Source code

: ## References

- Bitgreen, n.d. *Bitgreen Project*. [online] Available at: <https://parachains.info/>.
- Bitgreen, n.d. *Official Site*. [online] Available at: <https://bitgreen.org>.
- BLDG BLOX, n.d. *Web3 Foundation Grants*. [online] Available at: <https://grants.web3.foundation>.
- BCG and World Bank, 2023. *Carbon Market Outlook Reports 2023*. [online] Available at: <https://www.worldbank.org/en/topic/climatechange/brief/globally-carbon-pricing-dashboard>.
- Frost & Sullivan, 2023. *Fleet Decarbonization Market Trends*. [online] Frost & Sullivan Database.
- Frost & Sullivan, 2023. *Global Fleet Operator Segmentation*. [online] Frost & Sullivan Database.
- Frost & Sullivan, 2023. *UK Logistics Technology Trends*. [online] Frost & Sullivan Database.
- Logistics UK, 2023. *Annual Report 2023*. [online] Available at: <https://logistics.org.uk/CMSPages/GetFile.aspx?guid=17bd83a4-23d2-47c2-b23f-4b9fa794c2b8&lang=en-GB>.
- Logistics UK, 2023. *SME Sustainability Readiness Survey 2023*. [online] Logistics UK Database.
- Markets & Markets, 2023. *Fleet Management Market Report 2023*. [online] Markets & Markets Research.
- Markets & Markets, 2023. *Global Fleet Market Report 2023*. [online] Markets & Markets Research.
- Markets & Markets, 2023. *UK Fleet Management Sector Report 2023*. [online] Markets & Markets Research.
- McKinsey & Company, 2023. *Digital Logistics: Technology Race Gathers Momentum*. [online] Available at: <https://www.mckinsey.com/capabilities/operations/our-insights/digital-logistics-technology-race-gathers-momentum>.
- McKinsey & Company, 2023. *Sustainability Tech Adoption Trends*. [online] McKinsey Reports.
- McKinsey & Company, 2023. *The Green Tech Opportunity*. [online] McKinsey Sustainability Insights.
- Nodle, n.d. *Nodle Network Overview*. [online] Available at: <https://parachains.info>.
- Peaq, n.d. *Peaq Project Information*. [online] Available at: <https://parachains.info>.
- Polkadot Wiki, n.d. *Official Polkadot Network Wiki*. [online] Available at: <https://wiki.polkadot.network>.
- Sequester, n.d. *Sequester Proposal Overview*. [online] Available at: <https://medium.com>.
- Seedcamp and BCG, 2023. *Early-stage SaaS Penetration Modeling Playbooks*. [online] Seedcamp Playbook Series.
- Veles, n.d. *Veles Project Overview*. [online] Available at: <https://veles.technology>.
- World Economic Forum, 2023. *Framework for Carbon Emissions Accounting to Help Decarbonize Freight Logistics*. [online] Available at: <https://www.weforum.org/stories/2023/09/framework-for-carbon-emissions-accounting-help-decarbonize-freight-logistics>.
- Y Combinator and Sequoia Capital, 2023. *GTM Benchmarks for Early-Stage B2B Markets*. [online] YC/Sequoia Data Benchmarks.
───
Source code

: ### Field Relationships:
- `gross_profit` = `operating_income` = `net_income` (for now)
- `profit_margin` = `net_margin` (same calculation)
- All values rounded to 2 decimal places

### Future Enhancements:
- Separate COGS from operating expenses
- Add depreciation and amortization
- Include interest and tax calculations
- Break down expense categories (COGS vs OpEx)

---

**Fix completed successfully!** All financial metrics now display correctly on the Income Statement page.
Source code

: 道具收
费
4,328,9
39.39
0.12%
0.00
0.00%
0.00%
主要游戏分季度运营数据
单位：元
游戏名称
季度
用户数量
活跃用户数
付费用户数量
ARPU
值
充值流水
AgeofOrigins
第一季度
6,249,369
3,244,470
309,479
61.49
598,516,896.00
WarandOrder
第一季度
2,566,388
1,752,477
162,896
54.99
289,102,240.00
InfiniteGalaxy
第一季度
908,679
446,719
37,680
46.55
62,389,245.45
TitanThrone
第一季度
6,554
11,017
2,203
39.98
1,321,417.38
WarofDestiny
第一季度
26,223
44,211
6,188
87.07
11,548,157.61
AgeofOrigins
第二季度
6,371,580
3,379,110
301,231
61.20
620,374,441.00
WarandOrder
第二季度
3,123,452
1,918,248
───
- **Exercise**:
In the records above, find each line that mentions the string "Sustainability", then copy it.

- **Your response**:
- Logistics UK, 2023. *SME Sustainability Readiness Survey 2023*. [online] Logistics UK Database.
- McKinsey & Company, 2023. *Sustainability Tech Adoption Trends*. [online] McKinsey Reports.
- McKinsey & Company, 2023. *The Green Tech Opportunity*. [online] McKinsey Sustainability Insights.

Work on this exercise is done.